Background: The post-translational modifications (PTMs) on the side chains of
conserved lysine (Lys) residues play important roles in myriad cellular processes, such as
modification of the structures and activities of histones, protein degradation and turnover, and the
regulation of DNA damage responses. To date, several computational methods have been developed
to identify different PTMs on Lys residues. However, most of these methods focused on identifying
one particular PTM regardless of other types of PTMs.
Method: In this study, we first conducted a computational investigation of three types of PTMs
(acetylation, sumoylation, and ubiquitination) at the same time by analyzing the protein structure and
sequence factors surrounding the substrate Lysresidues in these types of PTMs. To fully extract the
structural and sequence information around the Lysresidues, six types of features were used to
encode the peptide segments containing the substrates. Next, through a feature selection method, i.e.,
maximum relevance minimum redundancy (mRMR), two feature lists, i.e., MaxRel feature list and
mRMR feature list, were obtained. For the mRMR feature list, it was applied to extract the optimal
features of the random forest algorithm for distinguishing three types of PTMs.

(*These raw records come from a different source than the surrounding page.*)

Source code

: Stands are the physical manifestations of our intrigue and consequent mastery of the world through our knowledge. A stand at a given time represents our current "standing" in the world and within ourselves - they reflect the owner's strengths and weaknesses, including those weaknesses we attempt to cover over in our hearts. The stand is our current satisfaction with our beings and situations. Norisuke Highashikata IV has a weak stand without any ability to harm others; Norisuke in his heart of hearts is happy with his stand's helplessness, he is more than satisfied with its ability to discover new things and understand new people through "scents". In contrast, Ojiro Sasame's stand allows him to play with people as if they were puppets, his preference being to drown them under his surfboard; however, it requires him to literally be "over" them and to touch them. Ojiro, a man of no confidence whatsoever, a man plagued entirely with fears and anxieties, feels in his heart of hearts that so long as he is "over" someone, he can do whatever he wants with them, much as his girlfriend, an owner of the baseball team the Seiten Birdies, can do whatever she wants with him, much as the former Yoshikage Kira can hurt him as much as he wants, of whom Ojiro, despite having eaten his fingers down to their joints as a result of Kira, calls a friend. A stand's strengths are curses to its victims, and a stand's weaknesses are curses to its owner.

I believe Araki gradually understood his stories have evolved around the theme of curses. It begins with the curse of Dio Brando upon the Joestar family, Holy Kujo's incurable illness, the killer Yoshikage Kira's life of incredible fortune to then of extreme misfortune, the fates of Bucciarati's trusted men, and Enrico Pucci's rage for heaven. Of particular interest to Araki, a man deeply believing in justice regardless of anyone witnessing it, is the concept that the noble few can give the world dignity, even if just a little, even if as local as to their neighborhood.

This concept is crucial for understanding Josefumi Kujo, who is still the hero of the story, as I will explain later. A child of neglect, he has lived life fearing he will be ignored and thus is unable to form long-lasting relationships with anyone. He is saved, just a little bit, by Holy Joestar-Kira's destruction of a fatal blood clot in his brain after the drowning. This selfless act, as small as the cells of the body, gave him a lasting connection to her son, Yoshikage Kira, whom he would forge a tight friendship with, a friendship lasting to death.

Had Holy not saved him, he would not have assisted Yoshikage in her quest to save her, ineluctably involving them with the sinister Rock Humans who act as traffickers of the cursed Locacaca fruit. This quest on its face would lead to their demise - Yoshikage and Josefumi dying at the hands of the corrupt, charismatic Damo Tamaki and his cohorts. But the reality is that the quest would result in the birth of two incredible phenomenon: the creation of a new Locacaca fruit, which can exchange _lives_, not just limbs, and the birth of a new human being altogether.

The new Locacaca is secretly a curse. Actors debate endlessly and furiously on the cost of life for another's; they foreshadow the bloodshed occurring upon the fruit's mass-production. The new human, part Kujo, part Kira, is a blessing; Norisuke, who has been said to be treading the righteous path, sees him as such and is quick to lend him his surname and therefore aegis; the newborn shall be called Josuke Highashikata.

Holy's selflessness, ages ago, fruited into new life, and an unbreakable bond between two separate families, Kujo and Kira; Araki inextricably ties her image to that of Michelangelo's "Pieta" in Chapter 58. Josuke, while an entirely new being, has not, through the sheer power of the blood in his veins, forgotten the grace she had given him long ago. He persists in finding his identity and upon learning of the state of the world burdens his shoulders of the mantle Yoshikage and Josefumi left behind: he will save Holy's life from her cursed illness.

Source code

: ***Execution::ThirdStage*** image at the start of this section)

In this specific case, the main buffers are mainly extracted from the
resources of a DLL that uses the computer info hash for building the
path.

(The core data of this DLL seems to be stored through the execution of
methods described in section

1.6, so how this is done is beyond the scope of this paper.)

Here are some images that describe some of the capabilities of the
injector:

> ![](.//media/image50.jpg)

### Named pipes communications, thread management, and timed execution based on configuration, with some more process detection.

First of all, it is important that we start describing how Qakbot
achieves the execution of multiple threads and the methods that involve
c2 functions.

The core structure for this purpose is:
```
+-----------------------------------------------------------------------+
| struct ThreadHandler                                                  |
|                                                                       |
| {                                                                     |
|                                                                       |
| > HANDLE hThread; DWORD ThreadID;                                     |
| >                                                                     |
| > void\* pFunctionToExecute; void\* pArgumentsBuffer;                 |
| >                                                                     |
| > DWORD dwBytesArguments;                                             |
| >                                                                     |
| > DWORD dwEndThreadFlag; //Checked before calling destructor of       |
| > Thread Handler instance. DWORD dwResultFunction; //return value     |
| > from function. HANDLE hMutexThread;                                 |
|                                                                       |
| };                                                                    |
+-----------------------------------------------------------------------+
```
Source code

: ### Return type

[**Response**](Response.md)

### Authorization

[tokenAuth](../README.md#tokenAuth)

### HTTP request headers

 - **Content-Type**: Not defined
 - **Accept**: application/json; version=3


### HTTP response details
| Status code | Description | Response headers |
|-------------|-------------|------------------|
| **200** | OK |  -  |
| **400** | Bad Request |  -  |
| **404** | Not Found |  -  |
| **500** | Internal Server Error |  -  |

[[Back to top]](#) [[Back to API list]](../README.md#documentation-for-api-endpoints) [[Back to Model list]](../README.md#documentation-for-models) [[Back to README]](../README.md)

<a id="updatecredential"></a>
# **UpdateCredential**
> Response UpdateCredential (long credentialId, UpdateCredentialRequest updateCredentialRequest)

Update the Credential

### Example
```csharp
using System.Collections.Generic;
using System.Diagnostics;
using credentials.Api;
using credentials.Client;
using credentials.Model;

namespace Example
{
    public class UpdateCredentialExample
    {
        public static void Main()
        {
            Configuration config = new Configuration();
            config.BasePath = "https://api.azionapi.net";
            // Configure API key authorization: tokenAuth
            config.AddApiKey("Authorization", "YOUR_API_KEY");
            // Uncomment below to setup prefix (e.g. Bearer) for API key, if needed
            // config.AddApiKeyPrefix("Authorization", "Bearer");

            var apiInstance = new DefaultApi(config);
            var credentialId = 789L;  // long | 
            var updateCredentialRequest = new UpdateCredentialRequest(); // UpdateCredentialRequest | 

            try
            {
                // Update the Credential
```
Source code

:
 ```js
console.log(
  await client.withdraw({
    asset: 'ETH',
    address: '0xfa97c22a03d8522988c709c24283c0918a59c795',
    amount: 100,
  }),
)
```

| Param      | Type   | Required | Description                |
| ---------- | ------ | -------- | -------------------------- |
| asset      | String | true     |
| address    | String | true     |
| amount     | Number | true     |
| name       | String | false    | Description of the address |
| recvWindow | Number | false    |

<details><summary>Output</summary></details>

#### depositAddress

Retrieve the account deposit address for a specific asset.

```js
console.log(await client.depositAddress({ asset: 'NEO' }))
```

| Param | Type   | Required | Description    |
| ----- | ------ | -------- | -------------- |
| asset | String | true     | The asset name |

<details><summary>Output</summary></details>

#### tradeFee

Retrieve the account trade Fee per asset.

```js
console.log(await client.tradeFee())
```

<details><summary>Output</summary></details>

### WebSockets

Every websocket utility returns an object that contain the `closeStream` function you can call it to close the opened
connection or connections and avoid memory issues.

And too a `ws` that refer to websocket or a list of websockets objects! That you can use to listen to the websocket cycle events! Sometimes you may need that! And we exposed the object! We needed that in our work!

Results: An optimal classification model with an overall accuracy of 0.989 was built. For the
MaxRel feature list, we investigated the top-ranked features to uncover the site-preference and
residue-preference of Lys residues.
Conclusion: The results suggested that the disorder structure and the preference of flanking residues
were the most important attributes to distinguish the three types of PTMs, which were consistent
with the results reported in previous studies.